3.2 The work’s title page includes the usual adulation of the Council one would expect, yet it also reveals Grimm’s status as a self-proclaimed “musician in exile” (“Henricus Grimmius Holtzmündenʃis, Muʃicus olim/ Magdeburgicus, nunc exul”). Perhaps Grimm hoped his dedication—as well as the music itself—would evoke sympathy for his troubles and secure a position in the politically stable city of Hamburg, or simply result in some remuneration for his efforts. Unfortunately, the publication did not prompt the Council to reward Grimm with a formal employment offer, so he was forced to consider other options. The apt text of Probi Patentia Jobi on the sufferings of Job, paraphrasing Job 2:10 and 1:21, certainly mirrors the plight of the composer himself:

Si bona suscepimus de manu Domini, If we have received good things from the hand of God,
Mala autem quare non sustineamus? why should we not also endure bad things?
Dominus dedit, Dominus abstulit: The Lord has given, and the Lord has taken away.
Sicut Domino placuit, ita factum est Just as it has pleased the Lord, so has it been done.
Sit nomen Domini benedictum. Blessed be the name of the Lord.

Although the text’s fatalistic message ends in praise of God, the first line (from verse 2:10; my translation) was typically associated with funeral music, an allusion that was probably not lost on the City Council.[32] Following the setting, Grimm includes a canon on Luther’s text Verleih uns Frieden gnädiglich, Herr Gott, zu unsern Zeiten (Mercifully grant us peace, Lord God, in our time), which serves to underscore the broader impact of the war and the need for divine intervention.

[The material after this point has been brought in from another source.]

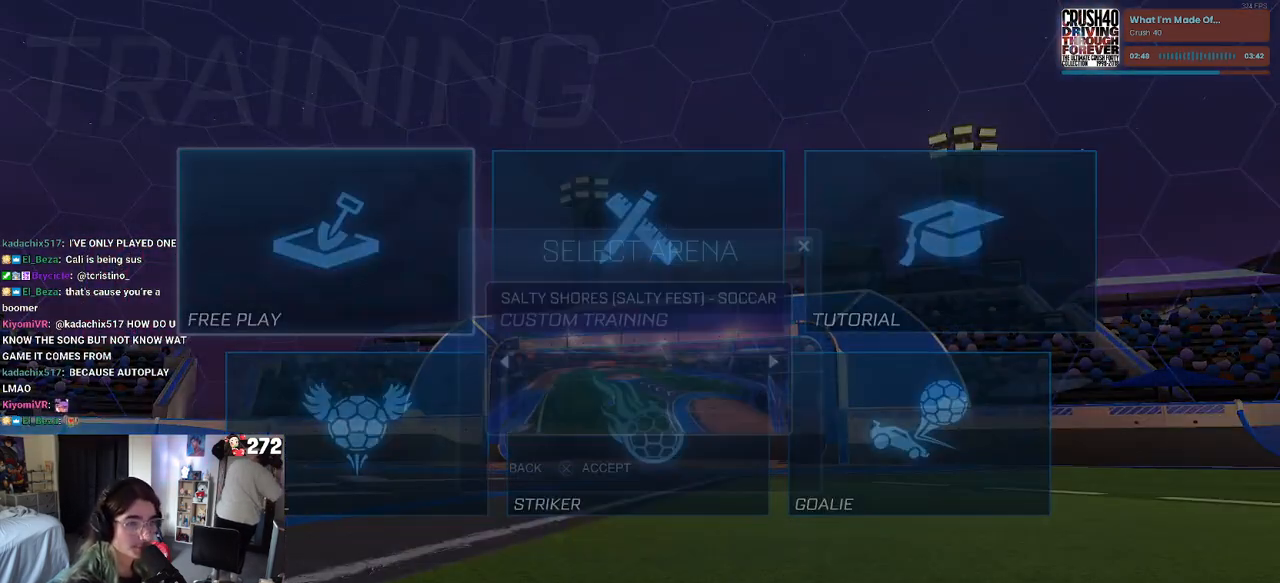
{"buttons": [], "left_stick": "center", "right_stick": "center", "events": [[100, "CROSS", "down"], [183, "CROSS", "up"], [217, "CROSS", "down"], [300, "CROSS", "up"]]}
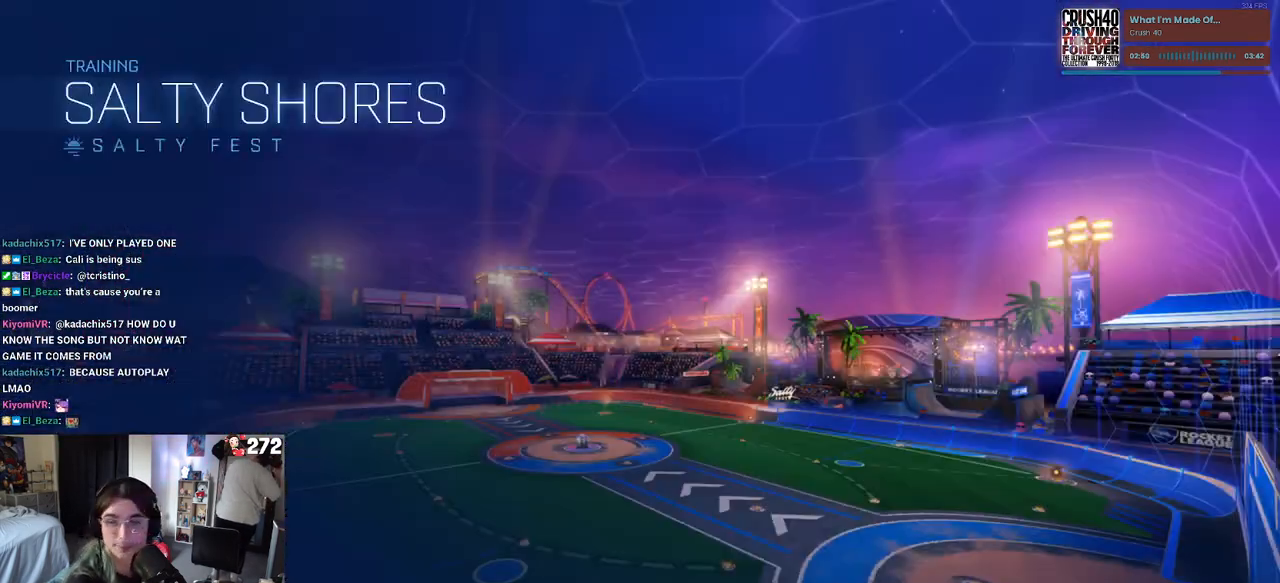
{"buttons": [], "left_stick": "center", "right_stick": "center", "events": []}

3.3 Grimm’s tenure in Hamburg must have been brief, for his arrival in Braunschweig was noted in court documents in 1631 as well. He was given a “friendly reception” by Duke Friedrich Ulrich; however, no position at court was forthcoming.[33] It is possible that Grimm relocated to Braunschweig in part because a close friend from his university days, Conradt Huhstedt, was serving as the cantor at St. Martini Church in Braunschweig. Given the friendship with Huhstedt, who published one of Grimm’s collections posthumously,[34] it is even more surprising that Grimm’s audition in September 1631 for the cantorate at St. Katharinen Church was unsuccessful.[35] Throughout 1631, Grimm worked as a freelance composer and musician at various Braunschweig churches, including St. Martini and St. Michaelis.[36] When the organist at St. Andreas Church died the next year, however, Grimm assumed the position and held it until shortly before his own death in 1637. In addition to his role as organist, Grimm continued to teach and compose; in fact, two of his later collections of concertos were published in 1635 and 1636.[37] One concerto from the now-lost 1635 collection, Lobet den Herren alle Heiden, which survives in manuscript sources,[38] provides an example of Grimm’s sacred concerto style (Audio Example 1). It also appears that Grimm had not given up the hope of serving as cantor, nor holding a similar position at court. In late August of 1634 he presented a manuscript copy of his monochord treatise to the designated successor to Duke Friedrich Ulrich, August II (August the Younger). The manual, dedicated to Duke August, was later bound together with Lippius’s Synopsis Musicae Novae (1612) and became a part of the extensive ducal library. Although the inclusion of the volume in the duke’s impressive collection was alone surely an honor for Grimm, the dedication did not lead to another permanent position.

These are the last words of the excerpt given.